This whole-mount dissection and analysis workflow provides a novel approach to analyze the complete morphology of individual taste nerve arbors, transducing cell type numbers, and the physical relationships between cells. Collecting the entire lingual epithelium permits us to measure the absolute number of cells and volume of innervation within the whole taste bud. This approach is more accurate than estimates of cell structure based on sampling from sections, which reduces technical variability.
This is also the first method providing detailed analysis of the taste bud cells in relation to their innervation. This method can enhance investigations into the potential circuitry within the taste bud, as well as disease processes and chemotherapies that disrupt normal taste function. In most of these cases, it's unclear which structure or relationship is disrupted, so maintaining all of those factors intact allows for all analyses within a single preparation.
The most common mistake is trying to avoid damaging the epithelium by not dissecting close enough to the underside of the epithelium. It's imperative to remove as much underlying tissue as possible before freezing the tissue in the tissue mold. It's also important to ensure the epithelium is laying flat in the bottom of the tissue mold.
Begin by thawing and rinsing the tongue in 0.1 molar phosphate buffer. Then place 1/2 of the anterior tongue containing the fungiform papillae on a glass slide under a dissecting microscope. Use blunt-ended forceps and dissection scissors to remove the muscle and hold the tissue open as the lingual epithelium is curved, ensuring a flat orientation of tissue by keeping the blades of the coarse dissection scissors parallel to the epithelium.
Discard the ventral non-keratinized epithelium of the tongue as it contains no taste buds. Then use fine dissection scissors for closer dissection to the underside of the keratinized epithelium. Use blunt-ended forceps to lay a piece of epithelium into a tissue mold and ensure that it lays flat.
Then add a drop of optimal cutting temperature compound, or OCT, to the tissue. Place the tissue mold on a previously cooled metal base under the dissecting scope, then continue to tap the tissue lightly with the forceps until the OCT has frozen, ensuring that the tissue freezes as flat as possible. Once the OCT has frozen, quickly add additional OCT and place the mold in a beaker of cooled 2-methylbutane until frozen.
Mount the OCT mold on the cryostat and cut it into 20 micron sections. Collect each section and view it under the light microscope to assess its proximity to the base of the epithelium. After the tissue is shaved from the underside of the epithelium, thaw the epithelium and rinse it twice in 0.1 molar PB on a shaker.
Cut the hard palate anterior to the junction of the soft and hard palate, then separate the soft palate from the underlying tissue, making sure any remaining bone fragments are cut away and removing additional muscle and connective tissue. Hold the palate with blunt-ended forceps and remove the remaining glands and lose connective tissue by gently scraping them with a razor blade. Whole taste buds and all taste bud innervation in Phox2b-Cre TdTomato mice were labeled by staining the lingual epithelium with antibodies for DsRed and keratin eight.

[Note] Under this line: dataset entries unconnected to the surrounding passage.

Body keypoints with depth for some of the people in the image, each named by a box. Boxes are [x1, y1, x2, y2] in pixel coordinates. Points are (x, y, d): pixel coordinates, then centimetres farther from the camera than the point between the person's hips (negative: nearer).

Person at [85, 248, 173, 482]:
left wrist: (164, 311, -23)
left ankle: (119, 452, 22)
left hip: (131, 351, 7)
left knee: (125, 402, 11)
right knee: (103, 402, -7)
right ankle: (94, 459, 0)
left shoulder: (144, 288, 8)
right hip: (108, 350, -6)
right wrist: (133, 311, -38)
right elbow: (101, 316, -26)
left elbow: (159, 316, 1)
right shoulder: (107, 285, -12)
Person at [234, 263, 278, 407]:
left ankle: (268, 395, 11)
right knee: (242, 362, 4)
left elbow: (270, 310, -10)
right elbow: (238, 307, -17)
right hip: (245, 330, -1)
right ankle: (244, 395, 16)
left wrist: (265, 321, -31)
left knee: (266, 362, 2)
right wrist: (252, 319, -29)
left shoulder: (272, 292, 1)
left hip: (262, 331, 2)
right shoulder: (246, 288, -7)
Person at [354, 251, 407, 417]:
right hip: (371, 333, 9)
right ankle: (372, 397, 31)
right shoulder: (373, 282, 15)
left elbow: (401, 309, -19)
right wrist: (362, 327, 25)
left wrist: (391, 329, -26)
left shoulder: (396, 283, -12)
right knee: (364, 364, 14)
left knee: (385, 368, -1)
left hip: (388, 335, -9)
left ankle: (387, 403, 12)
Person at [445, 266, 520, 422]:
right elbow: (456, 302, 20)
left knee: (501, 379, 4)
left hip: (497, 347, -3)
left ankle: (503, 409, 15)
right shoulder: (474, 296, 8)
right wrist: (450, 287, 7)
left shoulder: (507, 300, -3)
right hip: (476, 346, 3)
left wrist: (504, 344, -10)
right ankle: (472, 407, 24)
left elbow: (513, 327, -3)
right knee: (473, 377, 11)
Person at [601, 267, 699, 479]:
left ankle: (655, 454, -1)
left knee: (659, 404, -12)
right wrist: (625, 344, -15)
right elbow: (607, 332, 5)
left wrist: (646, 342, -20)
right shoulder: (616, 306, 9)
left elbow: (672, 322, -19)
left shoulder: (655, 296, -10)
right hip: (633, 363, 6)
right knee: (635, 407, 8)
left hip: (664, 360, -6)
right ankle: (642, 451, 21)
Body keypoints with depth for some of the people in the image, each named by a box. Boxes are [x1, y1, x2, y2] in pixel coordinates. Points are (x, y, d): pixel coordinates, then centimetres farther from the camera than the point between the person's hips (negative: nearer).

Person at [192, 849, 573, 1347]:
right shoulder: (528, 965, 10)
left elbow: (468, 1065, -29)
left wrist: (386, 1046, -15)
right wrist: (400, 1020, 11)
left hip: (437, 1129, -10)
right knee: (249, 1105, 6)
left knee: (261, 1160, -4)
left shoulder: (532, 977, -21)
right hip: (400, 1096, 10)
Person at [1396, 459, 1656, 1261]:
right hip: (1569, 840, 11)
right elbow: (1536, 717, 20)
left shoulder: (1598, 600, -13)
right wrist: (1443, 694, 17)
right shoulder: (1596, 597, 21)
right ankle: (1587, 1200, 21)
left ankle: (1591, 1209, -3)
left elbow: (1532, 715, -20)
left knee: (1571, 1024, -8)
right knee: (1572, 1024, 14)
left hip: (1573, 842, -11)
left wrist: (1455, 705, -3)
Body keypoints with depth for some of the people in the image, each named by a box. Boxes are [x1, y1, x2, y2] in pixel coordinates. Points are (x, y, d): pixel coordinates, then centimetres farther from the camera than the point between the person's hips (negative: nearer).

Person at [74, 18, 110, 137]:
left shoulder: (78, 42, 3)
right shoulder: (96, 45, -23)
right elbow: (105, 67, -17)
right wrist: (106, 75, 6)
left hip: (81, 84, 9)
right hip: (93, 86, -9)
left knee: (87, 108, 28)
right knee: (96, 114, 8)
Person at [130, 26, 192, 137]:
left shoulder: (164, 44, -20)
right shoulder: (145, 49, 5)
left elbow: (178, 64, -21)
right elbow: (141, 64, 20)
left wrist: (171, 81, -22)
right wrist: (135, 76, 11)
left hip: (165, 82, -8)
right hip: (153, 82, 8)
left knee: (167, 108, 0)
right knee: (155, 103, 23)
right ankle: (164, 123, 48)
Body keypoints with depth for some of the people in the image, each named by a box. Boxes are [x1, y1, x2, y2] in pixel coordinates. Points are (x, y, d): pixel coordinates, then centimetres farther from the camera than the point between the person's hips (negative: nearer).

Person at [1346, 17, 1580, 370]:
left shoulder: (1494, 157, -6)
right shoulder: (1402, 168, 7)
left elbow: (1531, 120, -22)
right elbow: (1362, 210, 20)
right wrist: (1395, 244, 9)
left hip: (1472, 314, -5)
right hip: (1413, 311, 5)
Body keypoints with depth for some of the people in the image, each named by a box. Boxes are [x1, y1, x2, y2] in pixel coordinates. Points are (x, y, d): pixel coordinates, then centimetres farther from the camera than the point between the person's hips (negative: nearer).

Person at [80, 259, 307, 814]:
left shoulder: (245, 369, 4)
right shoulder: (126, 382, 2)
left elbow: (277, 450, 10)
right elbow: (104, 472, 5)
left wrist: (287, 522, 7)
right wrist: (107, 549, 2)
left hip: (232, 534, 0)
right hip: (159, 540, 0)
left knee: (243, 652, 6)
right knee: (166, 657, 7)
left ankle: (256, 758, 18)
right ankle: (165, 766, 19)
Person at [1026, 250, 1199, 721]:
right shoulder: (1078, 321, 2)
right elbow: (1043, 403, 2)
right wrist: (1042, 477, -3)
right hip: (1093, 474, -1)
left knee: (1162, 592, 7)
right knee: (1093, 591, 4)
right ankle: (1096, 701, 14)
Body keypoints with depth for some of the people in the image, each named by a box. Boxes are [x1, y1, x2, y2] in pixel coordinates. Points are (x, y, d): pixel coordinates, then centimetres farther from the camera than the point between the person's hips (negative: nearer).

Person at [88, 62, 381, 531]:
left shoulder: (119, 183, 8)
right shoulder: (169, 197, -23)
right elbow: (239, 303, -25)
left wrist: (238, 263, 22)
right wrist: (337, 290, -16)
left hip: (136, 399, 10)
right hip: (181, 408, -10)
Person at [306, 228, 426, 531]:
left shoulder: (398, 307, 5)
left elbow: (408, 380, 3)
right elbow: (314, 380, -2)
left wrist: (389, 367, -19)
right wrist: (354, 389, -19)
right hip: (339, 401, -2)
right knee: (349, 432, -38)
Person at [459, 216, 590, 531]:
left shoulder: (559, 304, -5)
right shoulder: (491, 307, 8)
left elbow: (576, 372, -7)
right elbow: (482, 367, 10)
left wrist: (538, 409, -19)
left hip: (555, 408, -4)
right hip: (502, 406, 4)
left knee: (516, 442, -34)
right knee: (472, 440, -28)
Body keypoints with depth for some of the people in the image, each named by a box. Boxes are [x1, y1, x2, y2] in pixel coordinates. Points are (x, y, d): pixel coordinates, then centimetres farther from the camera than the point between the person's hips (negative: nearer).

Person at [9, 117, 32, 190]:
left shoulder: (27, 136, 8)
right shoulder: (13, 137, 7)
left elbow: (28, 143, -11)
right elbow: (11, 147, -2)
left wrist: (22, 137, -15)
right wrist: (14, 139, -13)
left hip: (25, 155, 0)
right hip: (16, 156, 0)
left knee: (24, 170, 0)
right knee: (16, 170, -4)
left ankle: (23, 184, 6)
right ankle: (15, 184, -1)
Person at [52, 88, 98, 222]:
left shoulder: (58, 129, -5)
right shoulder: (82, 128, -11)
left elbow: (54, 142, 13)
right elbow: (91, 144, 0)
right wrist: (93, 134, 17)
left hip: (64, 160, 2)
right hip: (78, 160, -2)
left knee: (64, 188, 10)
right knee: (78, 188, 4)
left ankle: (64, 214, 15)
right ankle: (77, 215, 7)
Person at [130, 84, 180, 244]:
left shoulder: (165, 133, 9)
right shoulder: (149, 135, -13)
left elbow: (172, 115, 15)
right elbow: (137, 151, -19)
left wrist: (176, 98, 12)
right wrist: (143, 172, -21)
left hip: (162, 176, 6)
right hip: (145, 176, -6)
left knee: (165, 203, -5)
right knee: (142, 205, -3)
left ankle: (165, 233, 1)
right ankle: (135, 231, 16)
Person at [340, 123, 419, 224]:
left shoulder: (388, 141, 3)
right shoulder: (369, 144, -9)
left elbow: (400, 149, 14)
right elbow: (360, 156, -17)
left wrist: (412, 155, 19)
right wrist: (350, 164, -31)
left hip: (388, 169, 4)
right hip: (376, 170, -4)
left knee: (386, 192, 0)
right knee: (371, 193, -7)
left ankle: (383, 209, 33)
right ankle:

Taste bud volume was measured and revealed no correlations between taste bud volumes and innervation volumes in either the fungiform or the circumvallate measurement regions. The administration of a low dose of tamoxifen in TrkB CreER TdTomato mice causes gene recombination and the labeling of a small number of neurons. A whole-mount taste bud stained with taste transducing cell markers carbonic anhydrase four and phospholipase C beta two is shown here.
This taste bud has two labeled terminal arbors, which are shown with the taste bud removed after reconstructing the fibers. Using cell pixel-based imaging software to determine the closest proximity between nerve fibers and taste transducing cells revealed that out of 19 taste transducing cells, the blue terminal arbor was within 200 nanometers of the light blue carbonic anhydrase four plus cell. The terminal arbor associated with the green tracing is shown in magenta and is within 200 nanometers of both the light and dark blue carbonic anhydrase four plus cells.
Whole-mount keratin eight and 5-ethynyl-2'deoxyuridine or EdU staining of fungiform taste buds revealed that EdU-labeled cells were present both within and outside of the taste buds. The magenta and purple nuclei are observed outside of the keratin eight plus border of the taste bud. The yellow, teal, and blue cells were within the taste bud.
When attempting this protocol, the tissue dissection and freezing steps are pivotal. These tissue dissection methods can be followed by staining for a variety of cells and structures to analyze the relationships both within the taste bud and outside the taste bud, but within the papilla. This is the first analysis of whole taste arbors within the taste bud, as well as their relationships with taste transducing cells.
Preserving and staining for several of these elements in a single preparation both expands the possibilities for analysis and refines the measurements that are possible.